Book in Review: "Battle Cry of Freedom"

After three months of reading, I completed McPherson’s famous work “Battle Cry of Freedom”. It took me this long to complete not because the reading was laborious, but because of the sheer volume of material in this book. Information is packed on every page—and not just military information. McPherson captures life for the average citizen in both the Confederacy and the Union. He tracks the economic implications of the war, the foreign implications of the war, the political rollercoaster throughout the war, the desperation of the Union in 1862, and the shambles of the Confederacy in 1864-1865. This is perhaps the best work on the most turbulent period of American History: The Civil War.

McPherson reveals with great detail, the massive divide between the North and the South generations before the Civil War. The Civil War was not a flippant affair by the South. Secession was threatened years before and seemed only a matter of time before it would come to fruition. Though there are many factors that contributed to this inevitable collapse— there is none more central than slavery. To the Southern economy slavery was everything; it would be suicide to end the institution. The growth and industry of the North as well as its growing abolitionist sentiments threatened the very fiber of Southern life and culture.

And while slavery was the primary reason for secession, I gather from McPherson’s writings that it was not the primary reason the average Southerner fought. Two thirds of the white population in the South did not own slaves. Many like Robert E. Lee may have disagreed with the institution of slavery, but could not draw arms against their state. In a remarkably telling discourse, a Union soldier asks a Confederate why he is fighting the war. The confederate responds, “We are fighting because you are down here!” This captures succinctly the intricate monster that is the Civil War.
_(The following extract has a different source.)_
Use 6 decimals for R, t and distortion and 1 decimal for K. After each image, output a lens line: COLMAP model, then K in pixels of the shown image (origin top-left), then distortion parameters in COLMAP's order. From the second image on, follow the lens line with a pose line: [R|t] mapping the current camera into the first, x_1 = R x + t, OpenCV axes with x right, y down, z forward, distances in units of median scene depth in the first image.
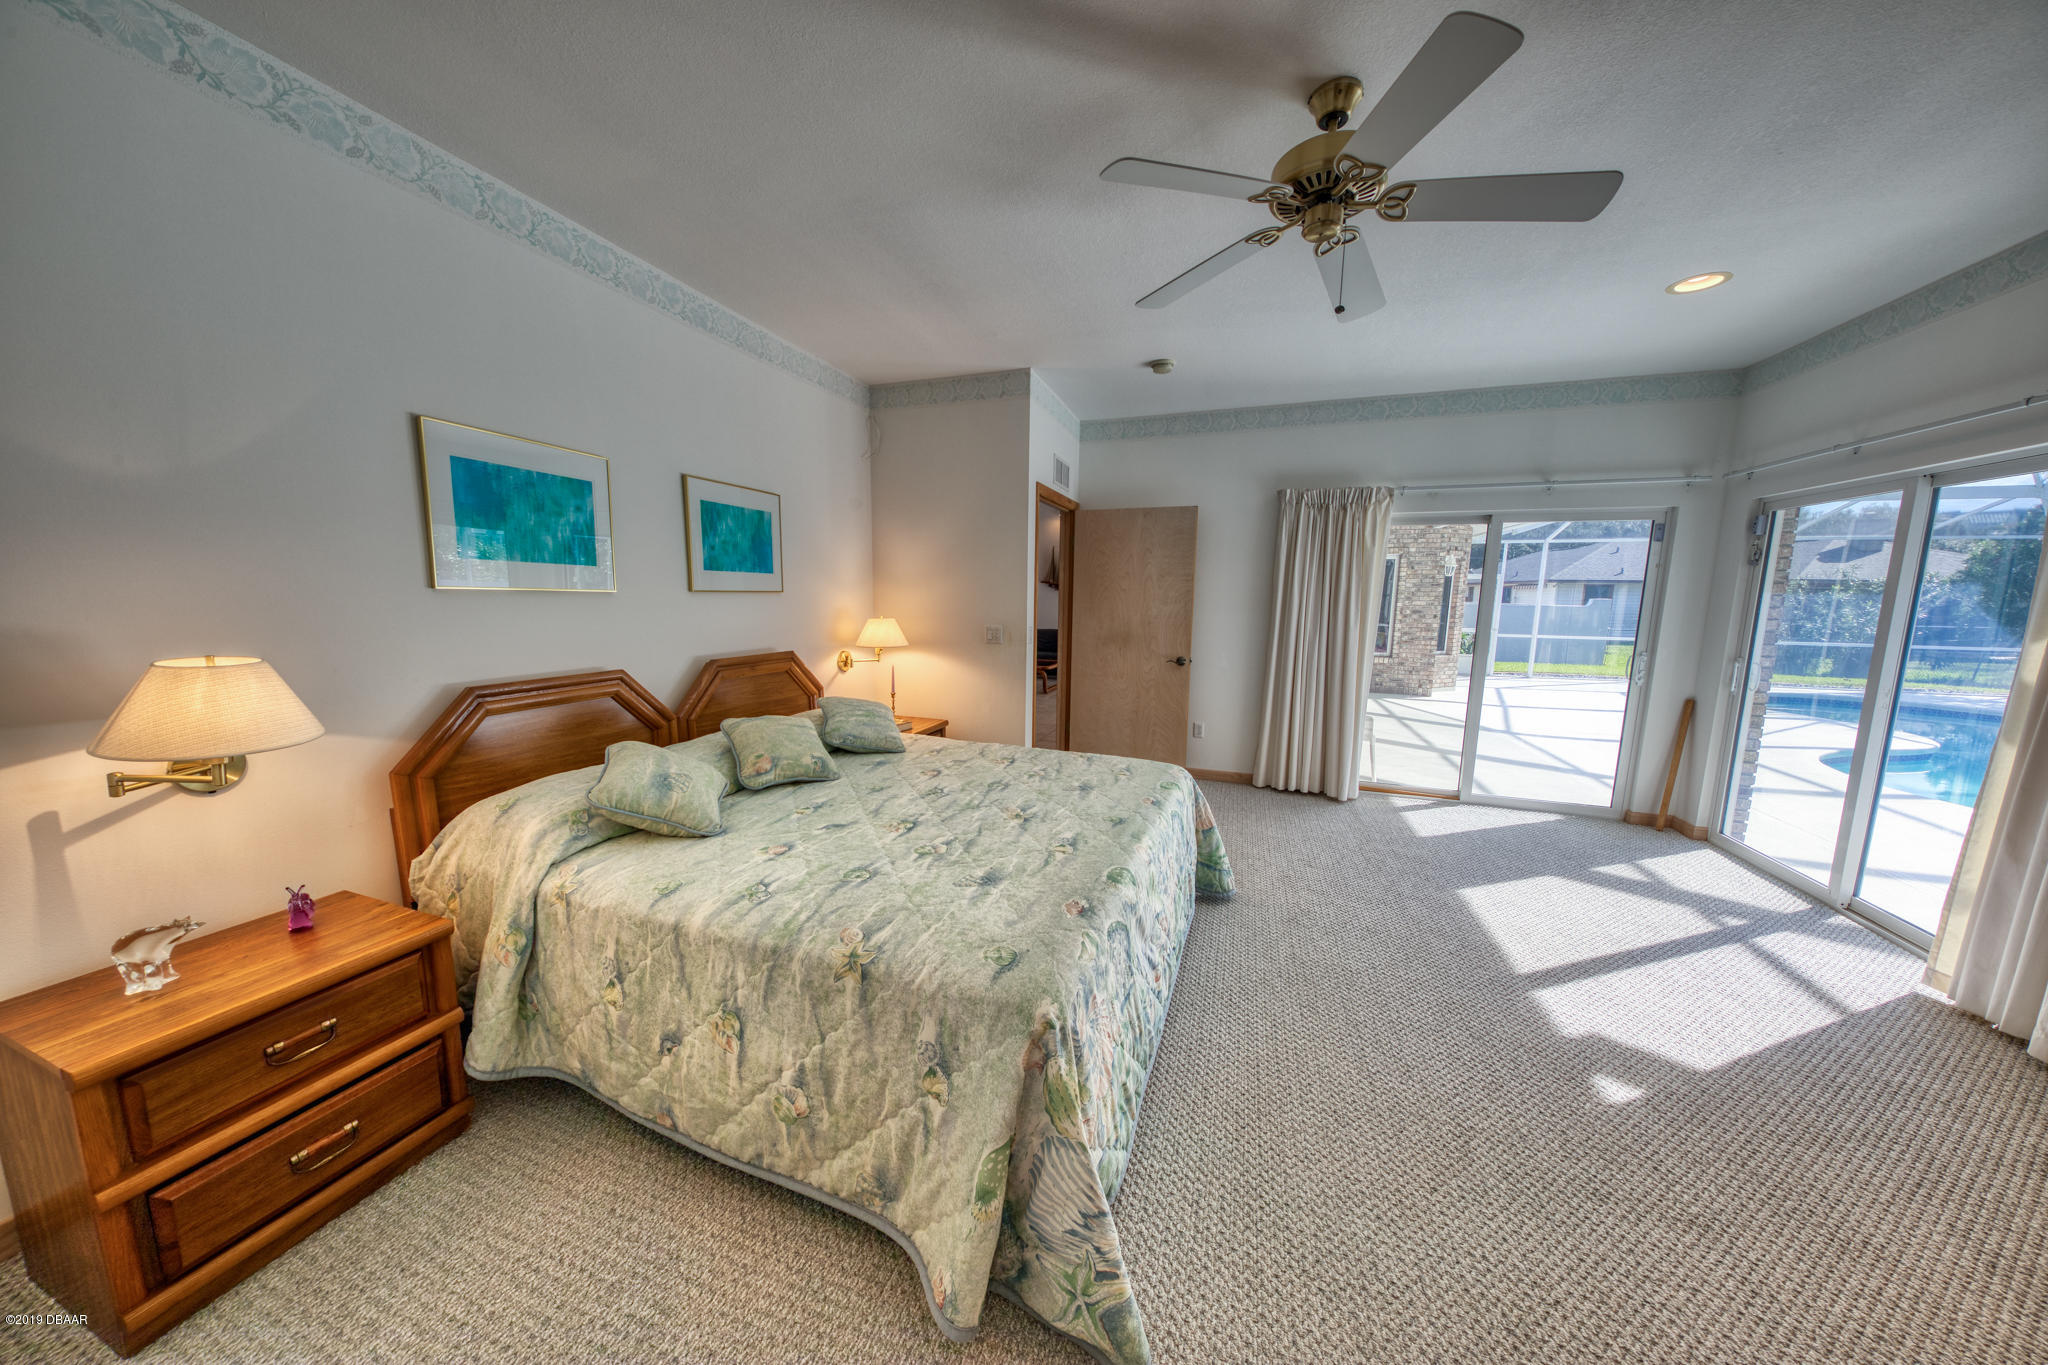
lens RADIAL K [[645.0, 0, 1022.9], [0, 645.0, 686.6], [0, 0, 1]] dist [-0.001986, -0.001765]
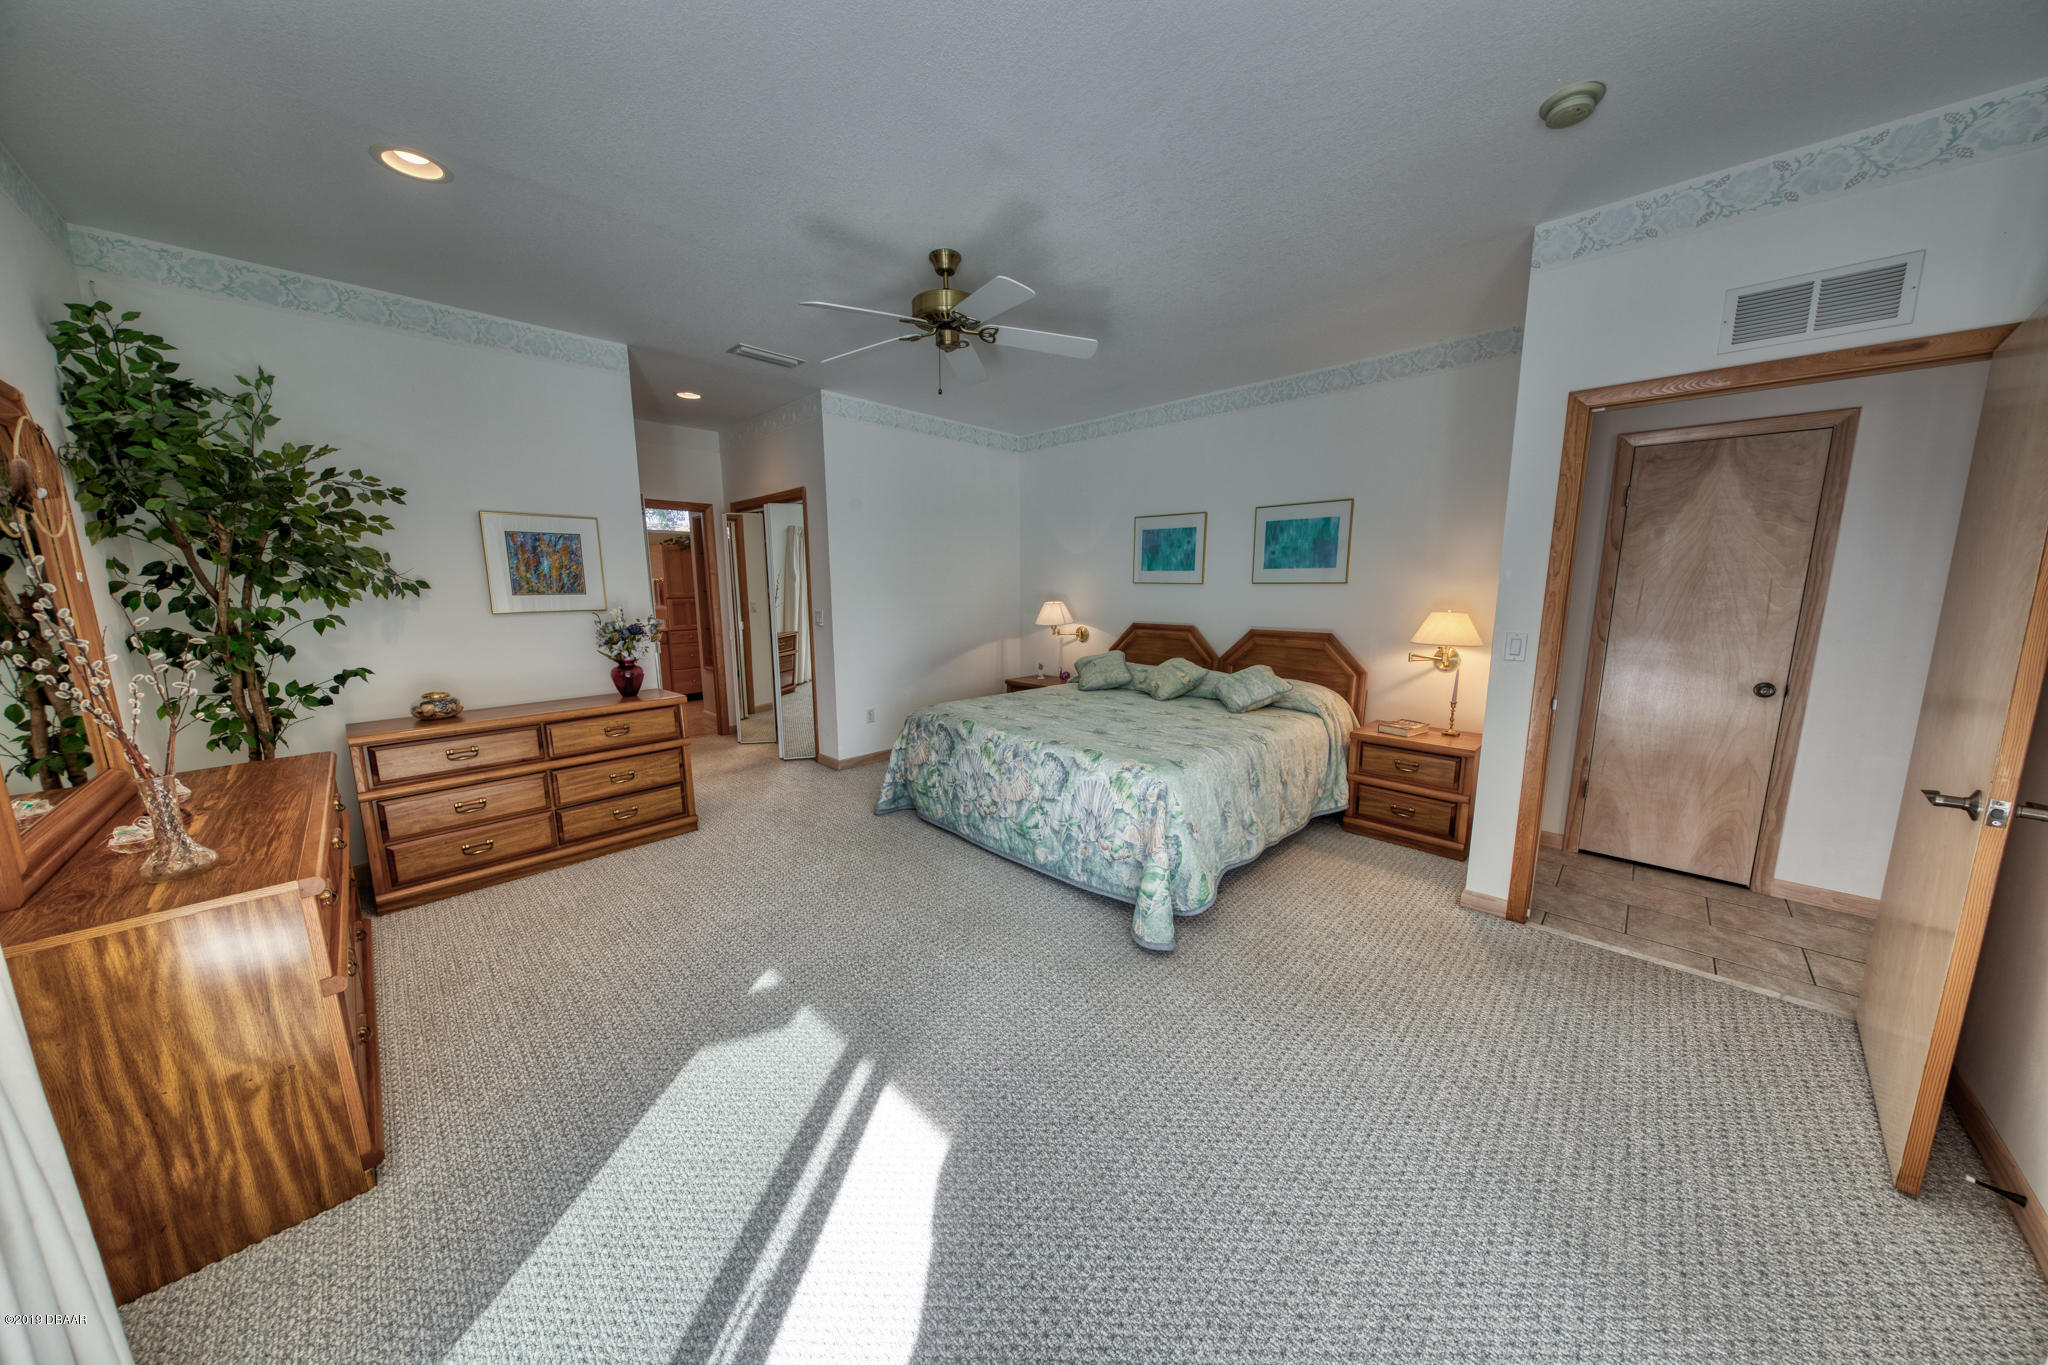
lens RADIAL K [[645.0, 0, 1018.8], [0, 645.0, 688.6], [0, 0, 1]] dist [-0.001986, -0.001765]
pose [[-0.397905, 0.129603, -0.908226, 1.083925], [-0.134334, 0.971070, 0.197425, -0.131725], [0.907538, 0.200562, -0.368984, 1.085203]]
“Battle Cry of Freedom” is full of all sorts of juicy tidbits. McPherson goes in detail describing the daring blockade runners of the South. You learn about the iron clad revolution that made every wooden navy ship in the world irrelevant. You learn about the first submarine which sunk a Union ship. You learn about how the longer ranged “minie ball” muskets changed the dated Napoleonic battle tactics into Pre-World War I trench warfare. McPherson’s account is a thoroughly complete overview, and frankly a masterpiece. If you could think of something that is somehow related to the Civil War, McPherson has already thought of it!

Over 620,000 men lost their lives in the American Civil War—more losses than any other war in American History by far. A war which began as a dire attempt to preserve the Union transformed into something much more. The Civil War was a second revolution. It made a Union of individual states into a nation. And it freed an oppressed people, ending the contemptible institution of slavery. “The Battle Cry of Freedom” is the closest thing to Authoritative History on the Civil War. You should read it.